▶ _RECORDS FOR PROCESSING_
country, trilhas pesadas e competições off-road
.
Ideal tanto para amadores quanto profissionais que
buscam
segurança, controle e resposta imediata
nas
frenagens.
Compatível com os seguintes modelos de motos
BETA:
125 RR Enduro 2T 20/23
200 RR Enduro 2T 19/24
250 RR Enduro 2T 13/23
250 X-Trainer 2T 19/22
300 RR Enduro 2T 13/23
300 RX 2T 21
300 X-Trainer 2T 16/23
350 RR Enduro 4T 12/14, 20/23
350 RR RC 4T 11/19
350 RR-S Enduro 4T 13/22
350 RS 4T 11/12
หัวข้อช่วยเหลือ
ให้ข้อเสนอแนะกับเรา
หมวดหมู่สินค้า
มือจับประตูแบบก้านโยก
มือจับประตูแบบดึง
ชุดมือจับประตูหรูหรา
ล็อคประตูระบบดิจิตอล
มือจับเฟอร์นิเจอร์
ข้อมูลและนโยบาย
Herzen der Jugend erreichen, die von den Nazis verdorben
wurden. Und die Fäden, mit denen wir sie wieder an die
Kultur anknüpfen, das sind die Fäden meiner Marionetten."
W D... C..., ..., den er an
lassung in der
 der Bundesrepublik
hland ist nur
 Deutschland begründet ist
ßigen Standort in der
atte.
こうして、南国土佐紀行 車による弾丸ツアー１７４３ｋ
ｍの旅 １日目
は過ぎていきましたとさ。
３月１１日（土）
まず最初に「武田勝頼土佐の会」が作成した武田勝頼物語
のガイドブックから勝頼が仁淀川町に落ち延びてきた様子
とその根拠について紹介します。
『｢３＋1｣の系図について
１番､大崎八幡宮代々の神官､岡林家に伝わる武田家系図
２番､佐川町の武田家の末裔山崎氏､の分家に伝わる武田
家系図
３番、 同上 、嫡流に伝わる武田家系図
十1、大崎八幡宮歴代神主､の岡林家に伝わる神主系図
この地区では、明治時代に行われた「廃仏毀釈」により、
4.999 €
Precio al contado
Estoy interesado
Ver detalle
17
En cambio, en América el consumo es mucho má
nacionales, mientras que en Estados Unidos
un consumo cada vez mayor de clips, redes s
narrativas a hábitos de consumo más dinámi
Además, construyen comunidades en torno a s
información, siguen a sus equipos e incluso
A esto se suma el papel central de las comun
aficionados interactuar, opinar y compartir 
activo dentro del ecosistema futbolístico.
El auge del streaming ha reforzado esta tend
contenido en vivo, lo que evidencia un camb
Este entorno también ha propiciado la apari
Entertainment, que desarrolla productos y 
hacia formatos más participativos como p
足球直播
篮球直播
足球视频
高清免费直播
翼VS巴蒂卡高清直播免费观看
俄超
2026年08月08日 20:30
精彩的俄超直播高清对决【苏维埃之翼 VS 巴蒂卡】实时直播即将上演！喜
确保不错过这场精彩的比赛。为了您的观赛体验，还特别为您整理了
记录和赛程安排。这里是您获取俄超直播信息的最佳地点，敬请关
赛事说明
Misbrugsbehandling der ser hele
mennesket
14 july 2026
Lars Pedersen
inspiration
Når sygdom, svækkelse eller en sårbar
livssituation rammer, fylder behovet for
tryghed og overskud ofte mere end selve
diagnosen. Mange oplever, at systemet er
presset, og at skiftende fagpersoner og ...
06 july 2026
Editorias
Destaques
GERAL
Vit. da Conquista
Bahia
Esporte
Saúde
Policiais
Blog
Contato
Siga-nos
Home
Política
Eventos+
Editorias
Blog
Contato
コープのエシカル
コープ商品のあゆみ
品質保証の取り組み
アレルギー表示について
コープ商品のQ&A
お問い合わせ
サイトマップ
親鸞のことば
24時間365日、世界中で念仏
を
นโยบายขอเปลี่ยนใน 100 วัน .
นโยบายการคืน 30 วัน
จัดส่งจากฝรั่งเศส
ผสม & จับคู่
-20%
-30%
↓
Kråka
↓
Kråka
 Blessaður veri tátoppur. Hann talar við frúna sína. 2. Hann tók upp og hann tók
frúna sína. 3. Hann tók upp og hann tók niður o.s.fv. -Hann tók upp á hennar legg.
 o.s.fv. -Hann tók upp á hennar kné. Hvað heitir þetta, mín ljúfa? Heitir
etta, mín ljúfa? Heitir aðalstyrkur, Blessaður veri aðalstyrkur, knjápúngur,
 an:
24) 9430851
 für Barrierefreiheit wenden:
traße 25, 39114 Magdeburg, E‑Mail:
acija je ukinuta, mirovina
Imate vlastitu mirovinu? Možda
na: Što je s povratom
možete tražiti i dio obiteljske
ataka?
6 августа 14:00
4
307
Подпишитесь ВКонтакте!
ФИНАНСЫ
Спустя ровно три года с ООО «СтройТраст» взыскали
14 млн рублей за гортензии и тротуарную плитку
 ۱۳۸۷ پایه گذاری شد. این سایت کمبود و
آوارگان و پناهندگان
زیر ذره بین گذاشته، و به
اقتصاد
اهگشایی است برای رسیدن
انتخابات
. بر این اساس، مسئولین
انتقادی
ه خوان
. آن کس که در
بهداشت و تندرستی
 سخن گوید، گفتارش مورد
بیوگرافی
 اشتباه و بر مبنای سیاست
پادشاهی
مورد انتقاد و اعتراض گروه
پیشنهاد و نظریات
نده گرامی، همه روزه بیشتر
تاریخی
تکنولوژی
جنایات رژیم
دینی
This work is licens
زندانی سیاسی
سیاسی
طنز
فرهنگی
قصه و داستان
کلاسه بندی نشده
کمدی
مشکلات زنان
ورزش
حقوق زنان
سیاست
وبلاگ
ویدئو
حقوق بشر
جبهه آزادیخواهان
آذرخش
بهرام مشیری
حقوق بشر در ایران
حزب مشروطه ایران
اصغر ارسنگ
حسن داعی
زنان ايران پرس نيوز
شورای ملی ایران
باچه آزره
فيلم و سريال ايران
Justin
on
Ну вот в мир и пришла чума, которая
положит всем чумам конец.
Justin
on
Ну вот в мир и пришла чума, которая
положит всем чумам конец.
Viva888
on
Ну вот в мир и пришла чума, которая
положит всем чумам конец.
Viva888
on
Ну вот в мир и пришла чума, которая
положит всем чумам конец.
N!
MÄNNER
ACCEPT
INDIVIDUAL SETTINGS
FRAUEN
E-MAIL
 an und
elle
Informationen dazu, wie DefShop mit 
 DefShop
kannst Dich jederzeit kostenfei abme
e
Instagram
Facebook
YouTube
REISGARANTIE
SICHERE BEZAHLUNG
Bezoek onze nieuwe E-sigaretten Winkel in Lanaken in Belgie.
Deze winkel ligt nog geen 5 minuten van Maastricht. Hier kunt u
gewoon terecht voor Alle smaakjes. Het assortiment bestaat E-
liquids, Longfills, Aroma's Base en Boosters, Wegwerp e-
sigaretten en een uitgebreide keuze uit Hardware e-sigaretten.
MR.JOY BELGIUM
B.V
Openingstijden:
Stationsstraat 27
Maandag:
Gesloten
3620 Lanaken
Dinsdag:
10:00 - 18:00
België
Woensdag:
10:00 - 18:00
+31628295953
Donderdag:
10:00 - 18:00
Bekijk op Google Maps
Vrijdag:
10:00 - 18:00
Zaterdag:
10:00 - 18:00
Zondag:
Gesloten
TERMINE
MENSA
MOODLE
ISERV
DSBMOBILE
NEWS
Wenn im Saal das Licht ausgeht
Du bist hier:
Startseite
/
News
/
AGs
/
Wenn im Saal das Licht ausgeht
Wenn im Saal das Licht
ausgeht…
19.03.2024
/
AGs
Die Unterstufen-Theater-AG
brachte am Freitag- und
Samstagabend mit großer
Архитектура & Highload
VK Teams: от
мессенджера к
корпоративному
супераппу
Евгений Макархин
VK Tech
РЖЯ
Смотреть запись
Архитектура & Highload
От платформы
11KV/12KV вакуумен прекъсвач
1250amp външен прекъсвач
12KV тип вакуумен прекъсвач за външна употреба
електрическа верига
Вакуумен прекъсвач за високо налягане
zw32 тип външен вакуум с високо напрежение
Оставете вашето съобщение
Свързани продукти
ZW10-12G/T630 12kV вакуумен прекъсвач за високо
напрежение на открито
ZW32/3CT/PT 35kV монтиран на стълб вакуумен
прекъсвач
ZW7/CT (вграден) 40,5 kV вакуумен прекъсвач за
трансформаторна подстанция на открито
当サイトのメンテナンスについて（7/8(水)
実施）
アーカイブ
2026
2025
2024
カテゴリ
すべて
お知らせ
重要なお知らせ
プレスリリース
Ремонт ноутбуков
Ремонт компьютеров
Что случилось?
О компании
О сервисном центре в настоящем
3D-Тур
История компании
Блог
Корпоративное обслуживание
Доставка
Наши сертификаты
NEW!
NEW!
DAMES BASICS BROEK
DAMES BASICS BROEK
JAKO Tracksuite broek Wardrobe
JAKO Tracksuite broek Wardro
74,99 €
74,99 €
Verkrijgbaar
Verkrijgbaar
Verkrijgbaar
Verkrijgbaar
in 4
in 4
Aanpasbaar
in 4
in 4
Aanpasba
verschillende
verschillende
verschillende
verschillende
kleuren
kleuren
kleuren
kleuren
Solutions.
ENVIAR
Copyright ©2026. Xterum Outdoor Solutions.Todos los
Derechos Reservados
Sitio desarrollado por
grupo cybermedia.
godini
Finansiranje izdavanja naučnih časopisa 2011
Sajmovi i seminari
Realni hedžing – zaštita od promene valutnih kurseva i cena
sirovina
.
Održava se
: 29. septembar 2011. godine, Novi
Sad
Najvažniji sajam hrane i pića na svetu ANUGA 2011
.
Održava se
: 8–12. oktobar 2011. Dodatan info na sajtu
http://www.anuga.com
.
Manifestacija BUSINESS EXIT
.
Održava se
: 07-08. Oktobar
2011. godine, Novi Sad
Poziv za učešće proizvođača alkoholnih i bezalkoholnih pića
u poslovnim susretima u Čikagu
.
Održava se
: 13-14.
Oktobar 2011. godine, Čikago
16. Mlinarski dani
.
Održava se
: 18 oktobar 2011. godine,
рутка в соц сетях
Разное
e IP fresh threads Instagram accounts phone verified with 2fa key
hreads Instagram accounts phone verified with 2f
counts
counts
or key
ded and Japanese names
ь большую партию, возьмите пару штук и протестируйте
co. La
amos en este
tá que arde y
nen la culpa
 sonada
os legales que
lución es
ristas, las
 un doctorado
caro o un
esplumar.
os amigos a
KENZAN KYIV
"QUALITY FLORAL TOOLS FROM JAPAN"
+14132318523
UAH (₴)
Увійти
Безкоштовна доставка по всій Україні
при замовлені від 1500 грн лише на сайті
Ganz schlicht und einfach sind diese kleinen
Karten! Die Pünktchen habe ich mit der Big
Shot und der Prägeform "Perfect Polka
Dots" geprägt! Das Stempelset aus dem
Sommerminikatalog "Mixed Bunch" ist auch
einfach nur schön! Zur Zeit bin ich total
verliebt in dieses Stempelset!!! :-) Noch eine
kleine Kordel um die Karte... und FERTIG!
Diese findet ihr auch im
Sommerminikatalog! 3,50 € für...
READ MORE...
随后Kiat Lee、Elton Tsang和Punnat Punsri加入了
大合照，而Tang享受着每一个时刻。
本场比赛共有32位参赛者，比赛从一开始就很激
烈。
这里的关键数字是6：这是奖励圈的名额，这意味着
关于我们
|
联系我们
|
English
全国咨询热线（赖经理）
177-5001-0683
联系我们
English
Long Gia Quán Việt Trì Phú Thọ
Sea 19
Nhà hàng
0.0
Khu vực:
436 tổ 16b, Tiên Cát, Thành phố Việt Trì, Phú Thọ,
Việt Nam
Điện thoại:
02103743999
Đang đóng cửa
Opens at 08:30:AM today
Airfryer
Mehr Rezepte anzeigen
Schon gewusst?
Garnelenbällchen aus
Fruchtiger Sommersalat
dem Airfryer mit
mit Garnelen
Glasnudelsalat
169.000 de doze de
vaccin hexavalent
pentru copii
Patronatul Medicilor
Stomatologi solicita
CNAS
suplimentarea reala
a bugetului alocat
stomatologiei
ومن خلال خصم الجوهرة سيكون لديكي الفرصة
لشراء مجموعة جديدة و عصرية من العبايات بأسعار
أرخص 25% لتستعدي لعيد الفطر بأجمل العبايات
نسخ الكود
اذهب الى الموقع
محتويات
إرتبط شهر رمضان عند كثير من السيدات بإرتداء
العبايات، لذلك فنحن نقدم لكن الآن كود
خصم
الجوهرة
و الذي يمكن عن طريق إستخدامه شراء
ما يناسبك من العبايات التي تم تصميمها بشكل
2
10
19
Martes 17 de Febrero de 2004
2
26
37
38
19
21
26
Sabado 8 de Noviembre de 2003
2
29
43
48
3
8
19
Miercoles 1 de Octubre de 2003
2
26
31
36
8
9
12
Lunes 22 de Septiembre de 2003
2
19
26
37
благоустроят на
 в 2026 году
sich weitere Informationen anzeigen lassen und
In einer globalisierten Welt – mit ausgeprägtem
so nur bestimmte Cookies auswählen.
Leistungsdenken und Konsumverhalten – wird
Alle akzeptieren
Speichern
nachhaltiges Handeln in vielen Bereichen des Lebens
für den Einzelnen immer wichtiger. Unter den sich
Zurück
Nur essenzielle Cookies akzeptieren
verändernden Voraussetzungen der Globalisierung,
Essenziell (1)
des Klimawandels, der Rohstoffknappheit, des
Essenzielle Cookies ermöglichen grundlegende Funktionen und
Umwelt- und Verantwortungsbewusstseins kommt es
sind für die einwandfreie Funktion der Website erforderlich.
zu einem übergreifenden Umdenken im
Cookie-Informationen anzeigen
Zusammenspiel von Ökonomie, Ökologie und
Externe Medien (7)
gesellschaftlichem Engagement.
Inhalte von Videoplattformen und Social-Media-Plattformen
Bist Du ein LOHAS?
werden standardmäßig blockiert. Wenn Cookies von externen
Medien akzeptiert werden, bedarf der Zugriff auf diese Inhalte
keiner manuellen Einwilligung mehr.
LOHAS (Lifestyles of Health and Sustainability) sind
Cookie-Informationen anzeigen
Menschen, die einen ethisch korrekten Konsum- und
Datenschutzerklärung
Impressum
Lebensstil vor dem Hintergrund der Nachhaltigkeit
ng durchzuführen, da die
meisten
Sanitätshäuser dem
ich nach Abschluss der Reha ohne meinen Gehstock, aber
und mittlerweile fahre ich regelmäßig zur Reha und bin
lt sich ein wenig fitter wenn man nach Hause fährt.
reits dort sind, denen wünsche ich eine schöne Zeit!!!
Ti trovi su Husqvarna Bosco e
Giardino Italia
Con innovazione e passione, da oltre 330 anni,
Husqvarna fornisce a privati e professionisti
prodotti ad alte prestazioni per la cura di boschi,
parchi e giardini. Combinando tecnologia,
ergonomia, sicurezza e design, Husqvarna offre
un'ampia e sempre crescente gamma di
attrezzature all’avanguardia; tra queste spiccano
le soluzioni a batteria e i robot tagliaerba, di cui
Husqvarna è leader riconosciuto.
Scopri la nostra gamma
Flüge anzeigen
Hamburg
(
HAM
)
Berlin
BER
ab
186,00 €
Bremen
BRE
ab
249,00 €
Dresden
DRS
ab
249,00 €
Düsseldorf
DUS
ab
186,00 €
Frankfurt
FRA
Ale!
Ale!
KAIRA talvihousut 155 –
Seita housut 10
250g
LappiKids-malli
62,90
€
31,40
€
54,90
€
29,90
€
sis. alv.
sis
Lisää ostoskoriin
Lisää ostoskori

▶ _WHAT THIS TASK INVOLVES_
The answer is each line from the entries above in which the word "Sommerminikatalog" occurs.

▶ _RESULT OF THE EXERCISE_
Sommerminikatalog "Mixed Bunch" ist auch
Sommerminikatalog! 3,50 € für...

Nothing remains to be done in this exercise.